The Greater New Jersey Conference approved six resolutions concerning human sexuality. At the end of balloting, Bishop John Schol said, “I want other conferences to know us not for what we agree or disagree about, but because we love each other.”
The Desert-Southwest Conference proposed changes to paragraphs 161, Section F, Human Sexuality; 304, Qualifications for Ordination; 341, Unauthorized Conduct; and 806 Fiscal Responsibilities.
The conference stated: “(We) affirm that the foundations of the Judeo-Christian and Wesleyan traditions encourage God’s people to welcome all people into the full life and ministry of the Church, and that the history of our faith teaches that God’s grace is shown when the excluded or marginalized are welcomed and accepted fully into the Body of Christ.”
The Rev. Joseph DiPaolo, pastor of First United Methodist Church, Lancaster, Pennsylvania, urged the conference to demand clergy accountability and asked clergy to challenge those rules “only through legitimate channels of holy conferencing.” The resolution passed with 266 members voting yes, 166 voting no and 12 abstentions.
The Memphis Conference called for district dialogue on the inclusion of lesbian, gay, bisexual and transgender people in the life of the church. The Susquehanna Conference approved a petition to welcome LGBTQ people into the church.
The Florida Conference encouraged a just resolution process instead of church trials for resolving complaints against ordained pastors who officiate at same-sex weddings or congregations that host them.
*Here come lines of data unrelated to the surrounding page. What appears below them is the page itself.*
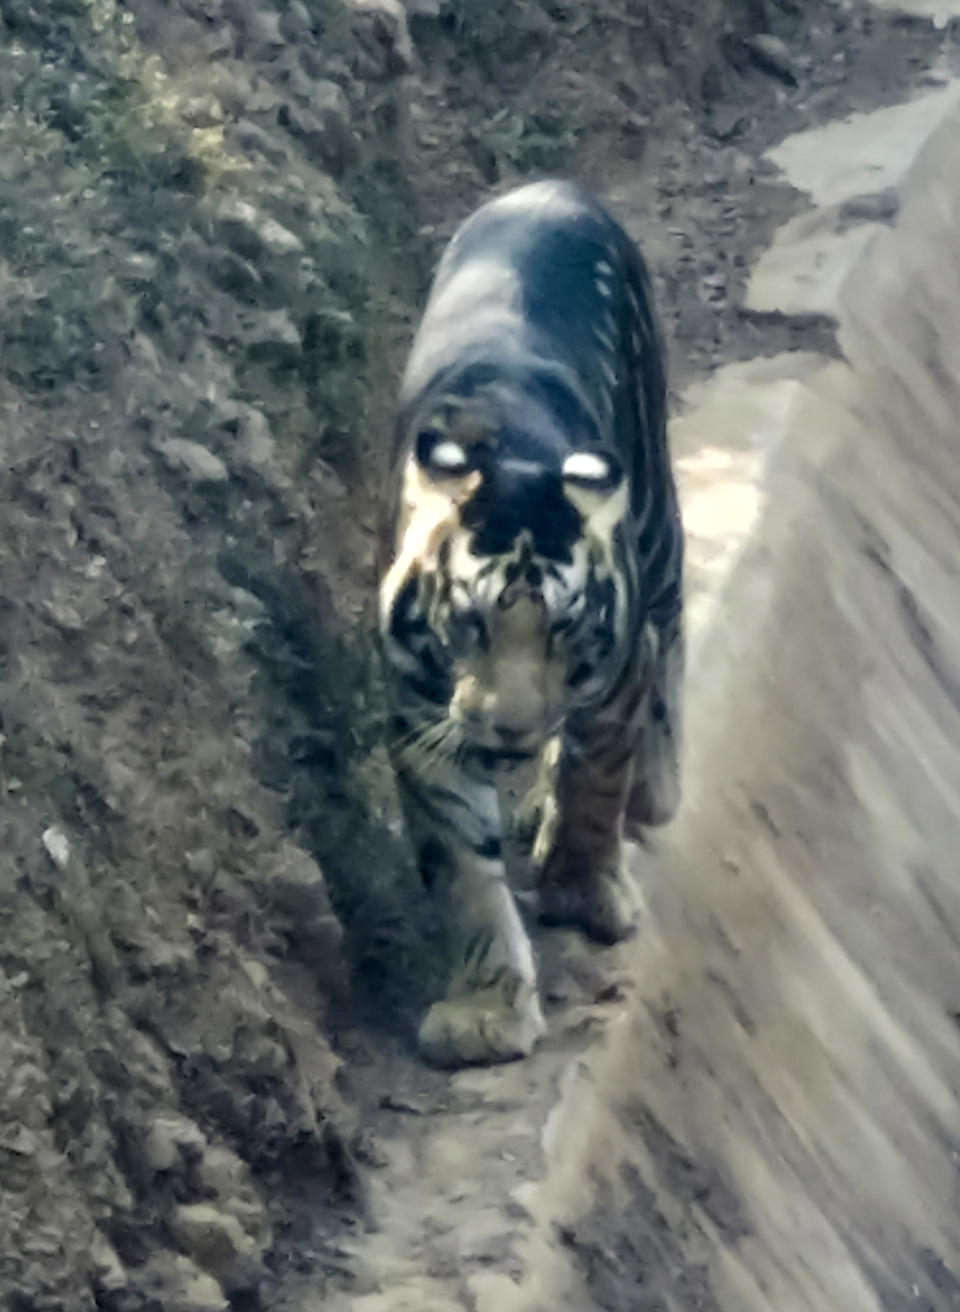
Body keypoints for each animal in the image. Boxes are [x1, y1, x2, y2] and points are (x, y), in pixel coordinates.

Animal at [375, 182, 681, 1065]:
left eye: (566, 631)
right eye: (470, 623)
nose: (511, 729)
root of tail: (552, 187)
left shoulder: (616, 676)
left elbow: (593, 780)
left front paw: (583, 890)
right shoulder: (421, 715)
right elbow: (464, 872)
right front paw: (484, 1013)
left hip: (659, 519)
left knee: (674, 630)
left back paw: (658, 787)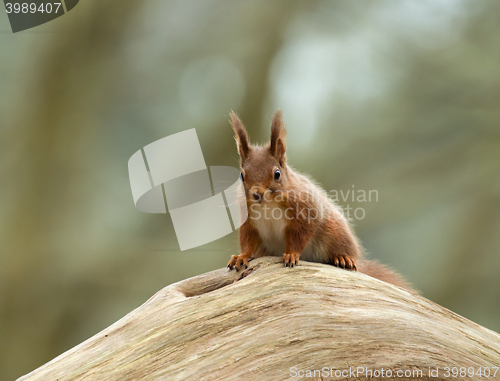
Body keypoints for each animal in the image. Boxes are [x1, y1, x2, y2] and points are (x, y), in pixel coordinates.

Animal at [229, 110, 412, 290]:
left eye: (277, 174)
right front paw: (241, 256)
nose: (257, 194)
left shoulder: (306, 209)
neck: (268, 205)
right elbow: (247, 240)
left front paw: (291, 254)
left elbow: (300, 234)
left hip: (334, 231)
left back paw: (343, 257)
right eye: (242, 176)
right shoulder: (248, 220)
Reducing harm to LGBTQ teens
In adopting a resolution regarding reducing harm for LGBTQ teens, two pastors in the North Alabama Conference worked together to write the petition saying it was not about homosexuality but was about families and responding to people in difficult situations.
The Revs. John Kearns and Dave Barnhart said they worked to find language that would represent a common ground to which opposing positions could agree. The goal was to improve long-term health outcomes for teens and young adults who self-identify as lesbian, gay, bisexual, transgender, or questioning/queer.
The resolution “implores families and churches not to reject or condemn lesbian and gay members and friends.”
In a statement about their work, the pastors said, “We fully realize that our disagreements about psychology, Scripture, theology and ethics are real and deep. However, we believe that we can have relationships of Christian love despite these differences.”